We have all injured a muscle and we know that it takes work to get that muscle back to original condition. A heart attack can be the beginning of a new healthier you. Cardiac rehabilitation will begin your recovery. Expect at least six weeks of physical work. The professionals in your rehabilitation program will monitor you all the way. Many heart attack patients take this opportunity to quit smoking, lose weight, control their cholesterol and reduce their stress levels by planning a routine of physical exercise. By addressing these risk factors prior to a heart attack, you might prevent the attack.

However, we should all be aware that heart attacks happen to people who exercise regularly, eat properly, are at the right weight and have low fat levels in there blood. Important research at the Cleveland Clinic has led to a new understanding of how inflammation in the blood vessels may be a major contributor to heart attacks. This inflammation breaks through a blood vessel causing a blood clot to form. Your physician can order a simple, inexpensive blood test to check for the presence of this inflammation in your blood vessels. It can easily be treated, and some researchers believe that if we reduce this inflammation, we will do away with heart attacks. The jury is still out on this, but it is a hopeful new possibility.

Heart Murmur

The heart is a pumping muscle. It works constantly to keep the body properly supplied with oxygen rich blood. Four one-way valves keep the blood moving in one direction through the heart. If problems arise in one or more of those valves restriction of blood flow or leakage of a valve will cause the murmur your doctor detects.

To determine the cause of a murmur various tests including echocardiogram, electrocardiogram, a chest x-ray, or cardiac catheterization may be employed. Medication can be helpful but sometimes surgery is required. The important thing to remember is that treatment is available and only a doctor can diagnose this problem.

Mitral Valve Prolapse

This fairly common medical condition is the focus of a great deal of controversy. Mitral valve prolapse is named for a heart valve and is usually first diagnosed as a faint heart "click" or murmur. However, it isn’t actually a form of “heart disease” in the conventional sense of the term. It affects about 5 percent of the population, or about seven million people in America.

This condition is associated with a range of instabilities of the autonomic nervous system. This is the part of our nervous system that regulates the internal, unconscious functions of the body. These include blood pressure, heart rate, sweating, body temperature, gastrointestinal activity and emptying of the bladder. People with mitral valve prolapse seem to be wired differently than the general population. Their autonomic response can be much more volatile and unstable. What most of us experience as normal stress can set off a hair trigger event in a person with this condition.
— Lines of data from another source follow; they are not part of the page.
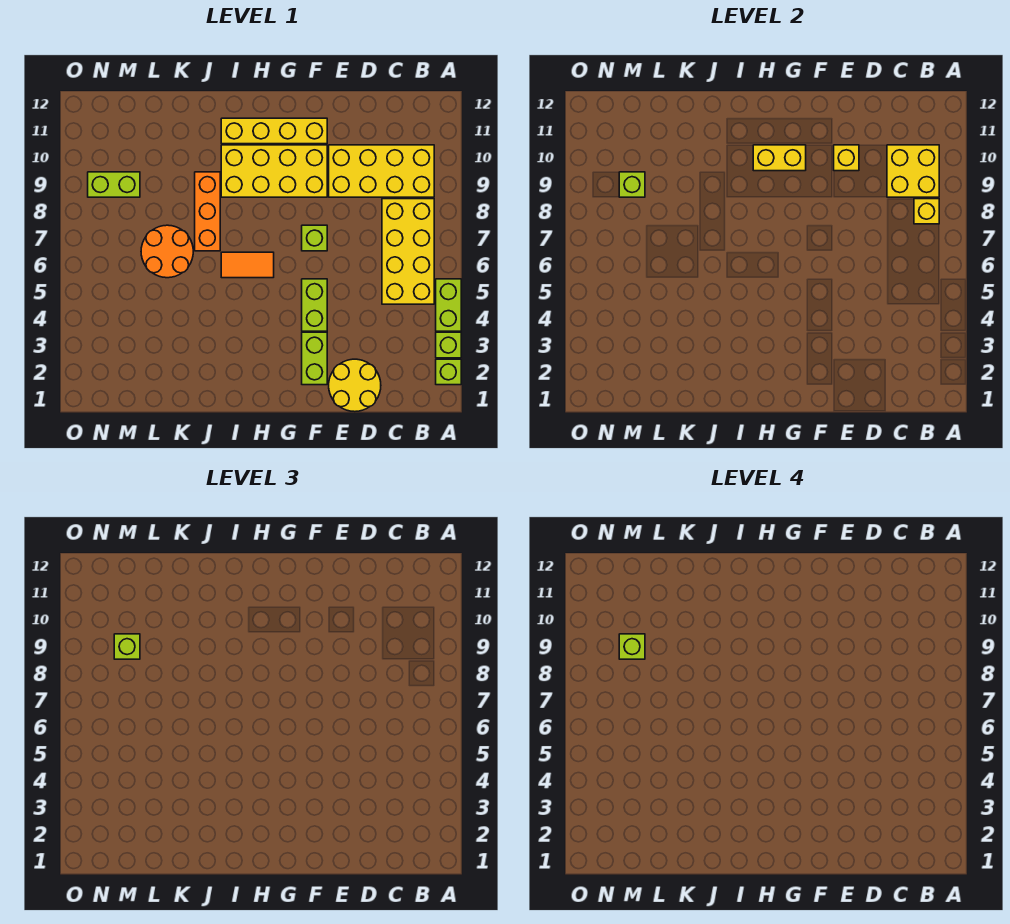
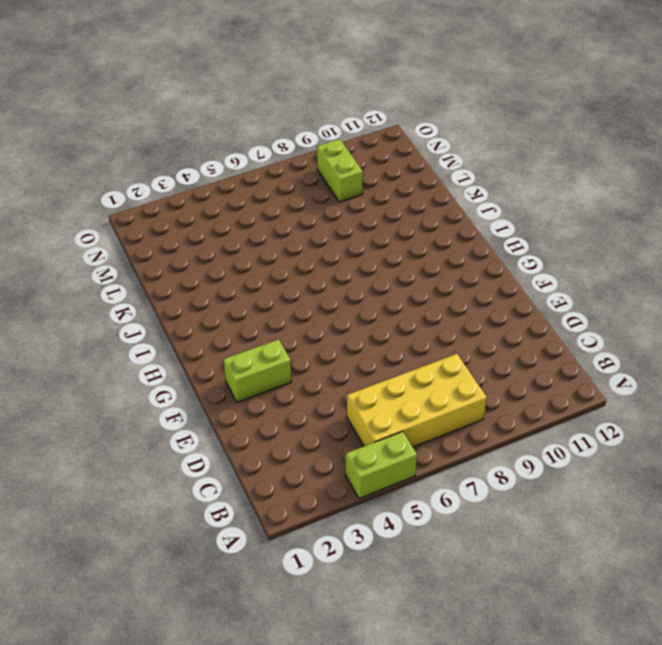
none -> lime 1x1 brick [436,359,461,385]
none -> lime 1x1 brick [436,332,461,358]
none -> yellow 2x4 brick [329,145,434,197]

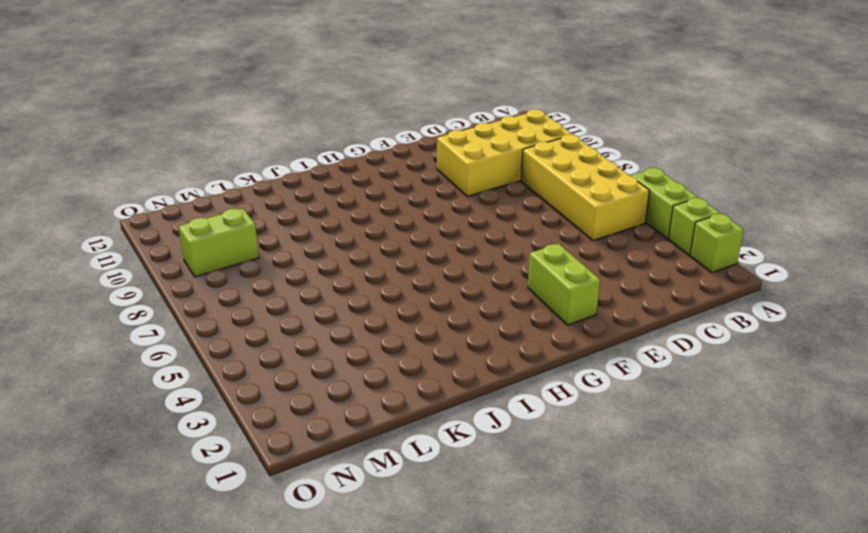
none -> yellow 2x2 round brick [329,359,381,412]
none -> lime 1x2 brick [302,279,327,331]
none -> lime 1x1 brick [302,225,327,251]

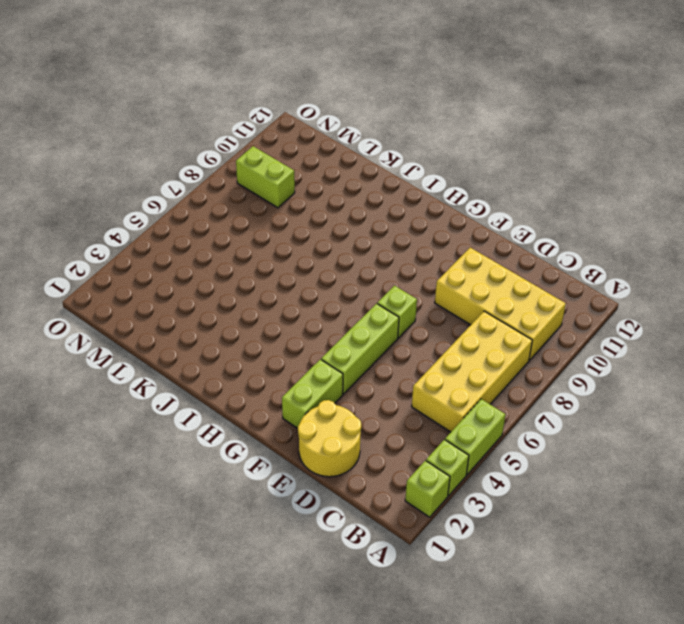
lime 1x3 brick [321,304,399,394] -> lime 1x2 brick [302,279,327,331]
none -> yellow 2x4 brick [221,145,327,197]
none -> yellow 1x4 brick [221,118,327,144]
none -> orange 1x2 tile [221,252,274,278]

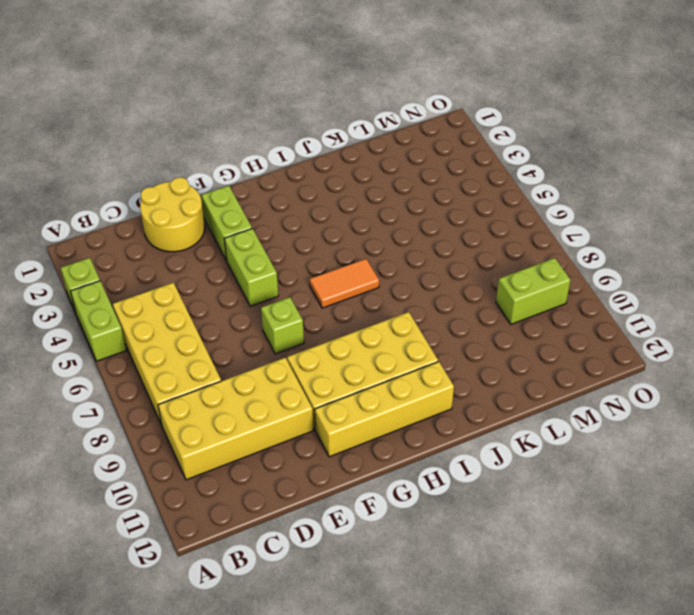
none -> lime 1x1 brick [436,359,461,385]
none -> orange 1x3 brick [195,172,220,251]
none -> orange 2x2 round brick [141,225,193,278]

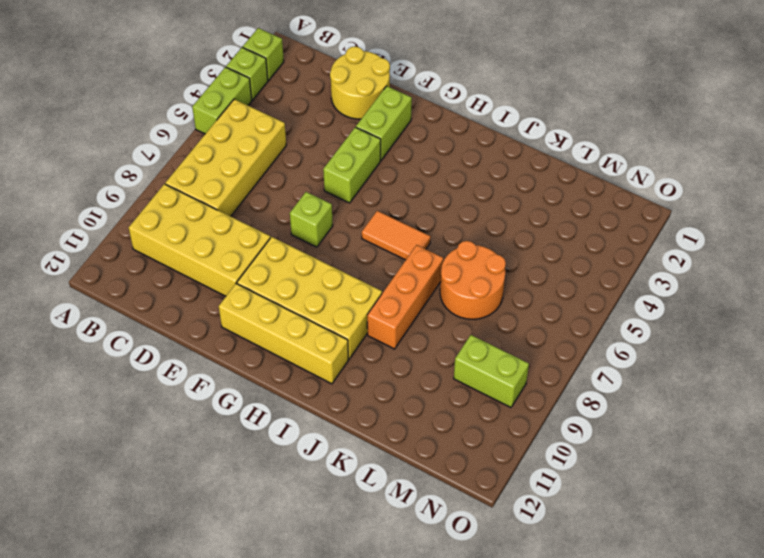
none -> yellow 1x1 brick [914,199,939,224]
none -> yellow 2x2 brick [887,145,939,197]
none -> yellow 1x1 brick [834,145,859,171]

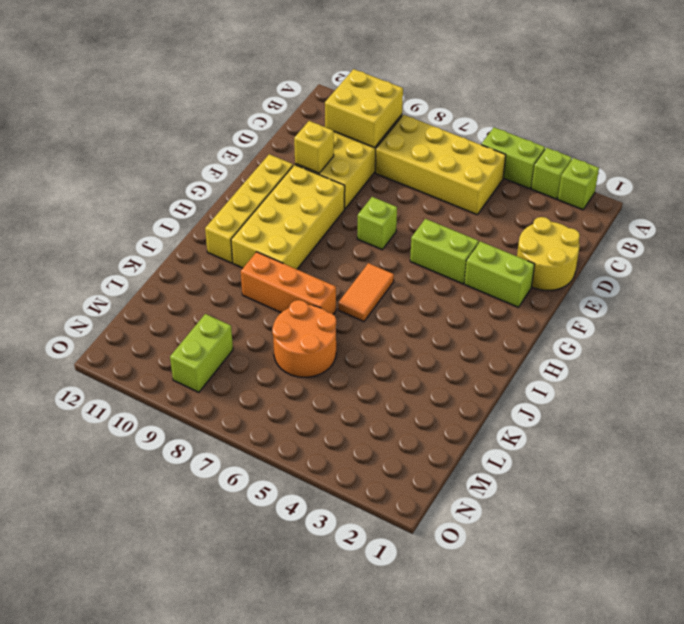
none -> yellow 1x1 brick [914,199,939,224]
none -> yellow 1x2 brick [753,145,806,171]
none -> lime 1x1 brick [619,172,645,197]

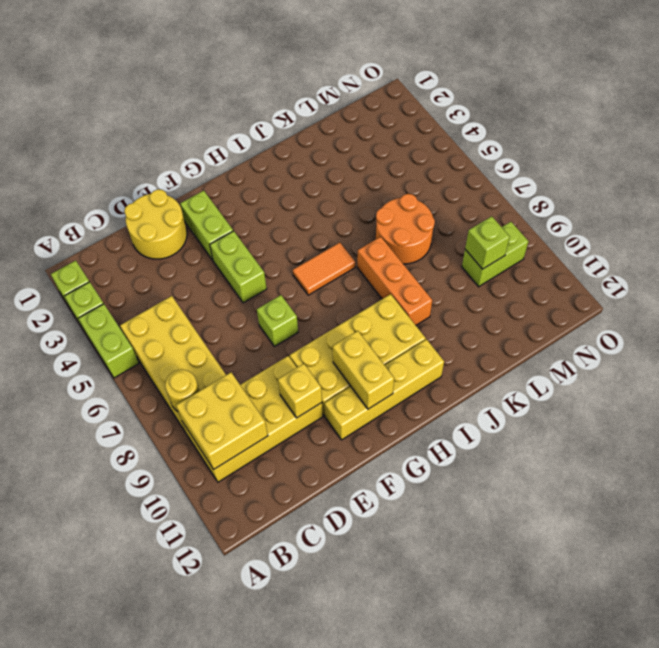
yellow 1x1 round brick [165,370,199,411] -> yellow 1x1 brick [914,199,939,224]
yellow 1x2 brick [332,331,394,409] -> yellow 1x2 brick turned to [753,145,806,171]
none -> lime 1x1 brick [114,634,140,659]
none -> lime 1x1 brick [619,634,645,659]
People with MVP can experience crushing chest pain, with heartbeat racing and pounding. They may hyperventilate, feel short of breath and break out in cold sweats. They can have migraine headaches, feel dizzy, have difficulty concentrating, suffer from vertigo, insomnia and palpitations of the heart. Some experience panic attacks that present in the emergency room as a heart attack.

Women are far more likely than men to be diagnosed with mitral valve prolapse, and oddly there is even a typical body type. The typical profile is a slender young female with long, tapering fingers and a model’s figure. Not all people with that profile will have the condition. Men can have the condition, and people with a different physique.

Medical technology can determine if a person has this condition and treatments are available.